[Collected data entries]
## Begin
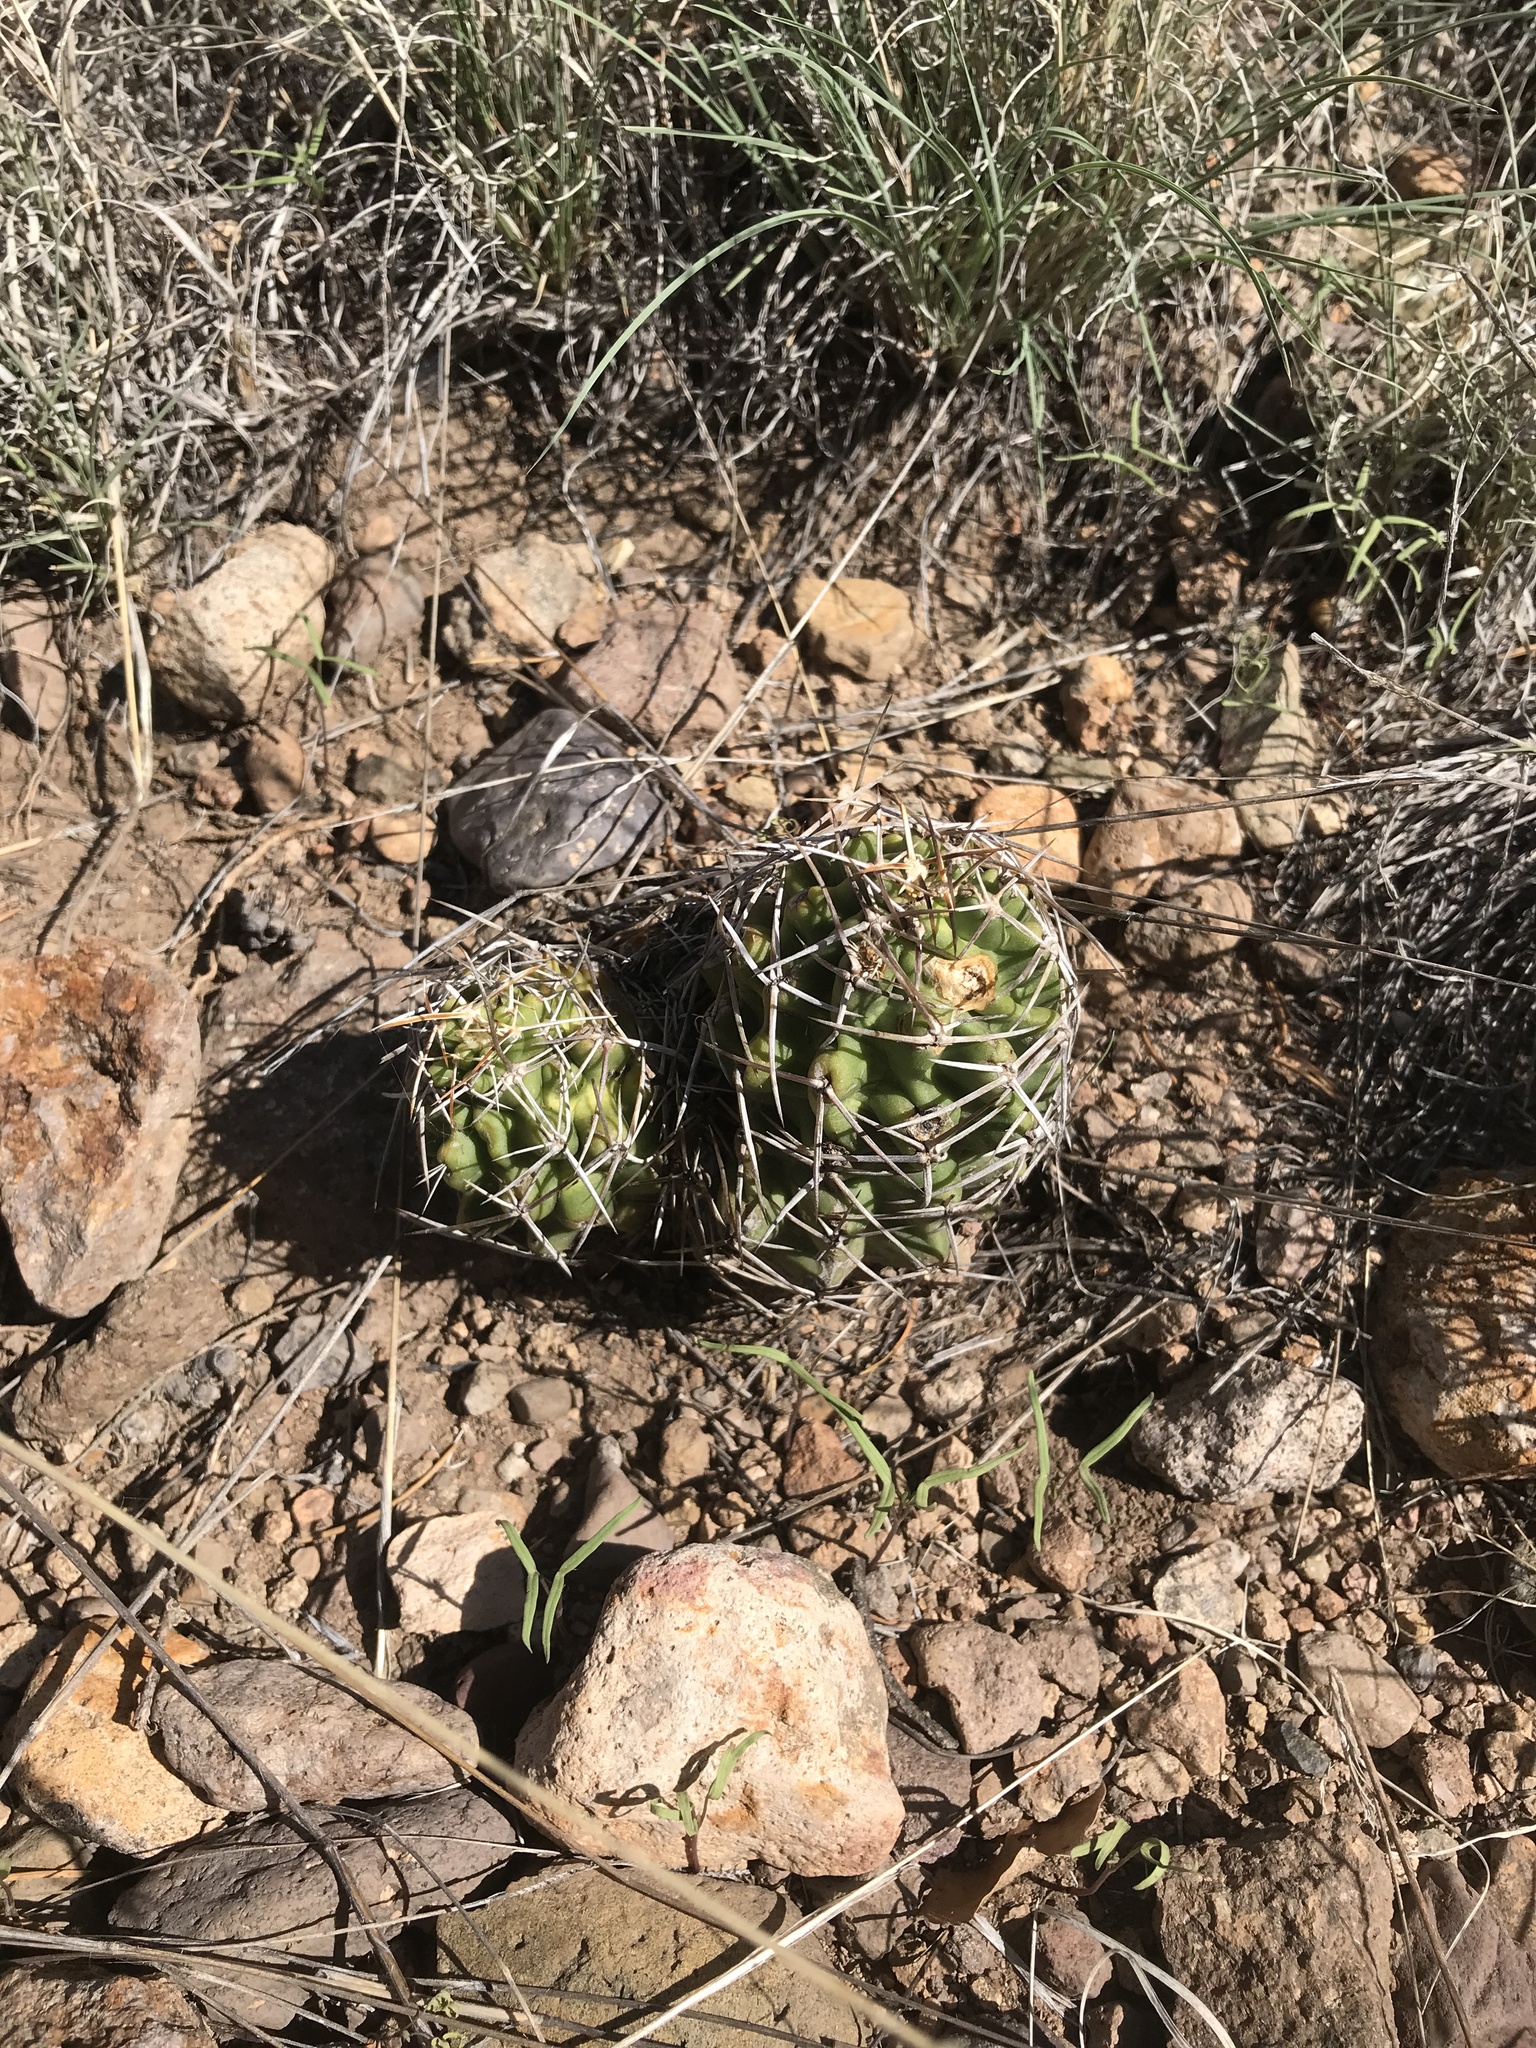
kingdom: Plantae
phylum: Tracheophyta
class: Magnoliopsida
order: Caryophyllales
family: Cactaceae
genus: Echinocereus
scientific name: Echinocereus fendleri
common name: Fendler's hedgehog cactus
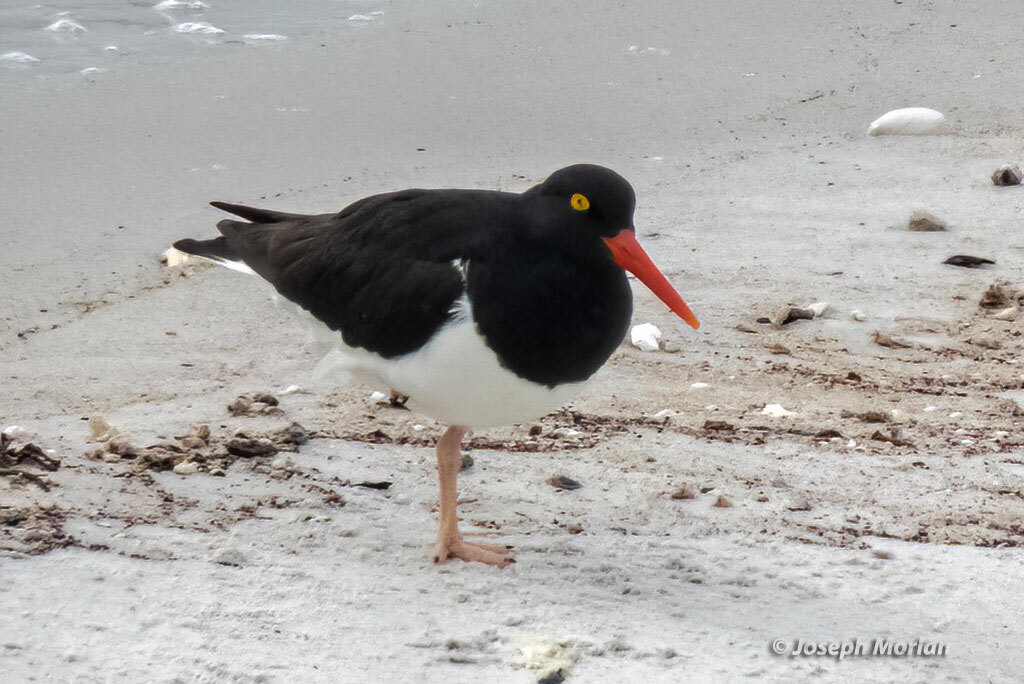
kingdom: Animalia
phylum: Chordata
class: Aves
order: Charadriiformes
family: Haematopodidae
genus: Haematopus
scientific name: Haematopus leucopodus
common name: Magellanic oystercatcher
## End
## Begin
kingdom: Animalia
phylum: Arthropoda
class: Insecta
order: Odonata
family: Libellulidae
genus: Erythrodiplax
## End
> [TASK DESCRIPTION]
Rewrite the stretch from the line containing "kingdom: Plantae" through the line containing "common name: Magellanic oystercatcher", switching "common name" to "vernacular name" and keeping everything else the same. Leave the pictures out of your answer.

> [ANSWER TO THIS EXERCISE]
kingdom: Plantae
phylum: Tracheophyta
class: Magnoliopsida
order: Caryophyllales
family: Cactaceae
genus: Echinocereus
scientific name: Echinocereus fendleri
vernacular name: Fendler's hedgehog cactus
kingdom: Animalia
phylum: Chordata
class: Aves
order: Charadriiformes
family: Haematopodidae
genus: Haematopus
scientific name: Haematopus leucopodus
vernacular name: Magellanic oystercatcher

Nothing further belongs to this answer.